# "V"-Day



## KB87 (Jan 30, 2012)

Are we the only crazy ones who have scheduled our Valentine's Day "celebrations" to include our V? We're going to pick up dinner so we can enjoy a night in with our pup and then enjoy a nice movie on the couch with him. He's already conned me into giving him his valentine's present so I'll probably make him a special dinner and maybe bake him a special dog treat (suggestions are appreciated). Normally we would go out to dinner but both my boyfriend and I want to include Haeden since he's our little valentine 

They call it V-Day for a reason, right?


----------



## NeverGiveUpRAC (Aug 27, 2012)

That's sweet!! 

We make the dogs these peanut butter/pumpkin/honey cookies and they LOVE them! I found a bacon bits recipe I want to try too! Gosh, they have soo many recipes online! I think anything with peanut butter would be exactly what his little heart desires (next to dinner with you and your bf, of course)


----------



## threefsh (Apr 25, 2011)

Too cute! My pups love it when I make them their frozen yogurt treats. 

http://www.ltlor.blogspot.com/2012/01/banana-peanut-butter-frozen-yogurt.html


----------



## MilesMom (Jun 21, 2012)

Since we work all days, we never leave Miles unattended week nights since that wouldn't be fair to him. V day is on a Thursday this year, so it's going to be take out, wine, and relaxation for the three of us  Will be getting Miles a small present and he will get a special dinner while we eat our take out. 

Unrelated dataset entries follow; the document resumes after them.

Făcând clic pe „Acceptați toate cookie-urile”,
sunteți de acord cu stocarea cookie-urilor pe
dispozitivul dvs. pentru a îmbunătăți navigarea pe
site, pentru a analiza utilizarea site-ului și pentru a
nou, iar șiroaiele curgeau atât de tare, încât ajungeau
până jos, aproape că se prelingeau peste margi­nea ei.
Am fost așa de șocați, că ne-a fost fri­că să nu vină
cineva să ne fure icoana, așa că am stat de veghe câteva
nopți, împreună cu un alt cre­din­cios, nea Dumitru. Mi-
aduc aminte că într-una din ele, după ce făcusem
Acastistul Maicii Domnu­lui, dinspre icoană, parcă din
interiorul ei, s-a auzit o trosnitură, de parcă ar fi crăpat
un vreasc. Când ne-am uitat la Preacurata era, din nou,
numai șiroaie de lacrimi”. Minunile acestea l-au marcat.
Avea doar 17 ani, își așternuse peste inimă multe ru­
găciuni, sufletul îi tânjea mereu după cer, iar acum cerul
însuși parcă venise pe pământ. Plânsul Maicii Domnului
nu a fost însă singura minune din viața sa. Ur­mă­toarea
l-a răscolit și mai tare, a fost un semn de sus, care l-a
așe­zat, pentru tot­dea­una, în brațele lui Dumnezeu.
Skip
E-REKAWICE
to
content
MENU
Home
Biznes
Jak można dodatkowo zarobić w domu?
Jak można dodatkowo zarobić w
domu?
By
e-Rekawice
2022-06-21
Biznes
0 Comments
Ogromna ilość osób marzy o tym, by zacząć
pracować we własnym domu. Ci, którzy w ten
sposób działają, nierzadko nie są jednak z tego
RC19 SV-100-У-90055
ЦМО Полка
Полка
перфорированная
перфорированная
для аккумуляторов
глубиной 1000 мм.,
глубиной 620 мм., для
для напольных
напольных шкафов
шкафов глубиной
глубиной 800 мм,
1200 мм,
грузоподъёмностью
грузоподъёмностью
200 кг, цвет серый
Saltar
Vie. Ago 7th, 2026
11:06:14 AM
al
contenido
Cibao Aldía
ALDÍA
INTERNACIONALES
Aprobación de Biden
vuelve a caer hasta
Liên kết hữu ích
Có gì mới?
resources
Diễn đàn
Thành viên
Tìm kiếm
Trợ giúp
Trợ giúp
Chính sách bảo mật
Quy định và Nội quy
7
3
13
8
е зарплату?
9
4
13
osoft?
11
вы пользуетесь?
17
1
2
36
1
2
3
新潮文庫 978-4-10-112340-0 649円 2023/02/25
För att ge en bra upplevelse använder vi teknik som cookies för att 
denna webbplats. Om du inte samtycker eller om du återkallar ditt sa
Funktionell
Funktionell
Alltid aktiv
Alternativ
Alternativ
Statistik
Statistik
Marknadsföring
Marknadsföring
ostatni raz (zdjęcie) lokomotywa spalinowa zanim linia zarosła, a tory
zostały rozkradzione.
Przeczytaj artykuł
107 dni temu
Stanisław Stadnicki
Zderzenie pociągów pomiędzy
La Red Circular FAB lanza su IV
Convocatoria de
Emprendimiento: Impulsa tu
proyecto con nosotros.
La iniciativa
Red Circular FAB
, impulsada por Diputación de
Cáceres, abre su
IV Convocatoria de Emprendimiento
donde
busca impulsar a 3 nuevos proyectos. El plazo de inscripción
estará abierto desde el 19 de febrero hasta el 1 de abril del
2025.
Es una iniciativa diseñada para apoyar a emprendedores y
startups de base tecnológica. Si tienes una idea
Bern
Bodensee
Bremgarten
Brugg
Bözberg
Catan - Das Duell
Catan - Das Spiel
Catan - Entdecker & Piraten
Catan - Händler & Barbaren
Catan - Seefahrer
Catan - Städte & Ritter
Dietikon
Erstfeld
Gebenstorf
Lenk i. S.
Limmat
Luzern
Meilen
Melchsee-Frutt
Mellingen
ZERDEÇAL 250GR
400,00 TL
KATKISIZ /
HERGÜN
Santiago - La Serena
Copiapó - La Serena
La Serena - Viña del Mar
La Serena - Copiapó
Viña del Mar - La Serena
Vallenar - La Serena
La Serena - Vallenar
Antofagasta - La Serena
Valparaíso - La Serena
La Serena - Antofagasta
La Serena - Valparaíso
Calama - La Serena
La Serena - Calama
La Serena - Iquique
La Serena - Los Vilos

Last year on V day we had just found out that someone backed out of their puppy pick (Miles) for personal reasons, and we were next in line. We went from getting a puppy in a year to in a week so we spent V day with take out and reading up on puppy training!


----------



## Rudy (Oct 12, 2012)

My Girl My Rudy

He protects and love and serves her

Funny the day of love is V


----------



## KB87 (Jan 30, 2012)

I'm glad we're not the only ones who take the dog into consideration for days like V-Day. I think a V is the cutest, snuggliest, more adorable valentine anyone could have. The only thing better than one vizsla Valentine is two!

threefsh, thank you for the link to the recipe! Those sound pretty delish. If Haeden doesn't eat them I think I might ha. I think he's got a nice little dessert coming his way!

NeverGiveUpRAC, any chance you can post a recipe or link for these peanut butter/pumpkin/honey cookies? My boy loves peanut butter and pumpkin so I don't think I could go wrong with these.


----------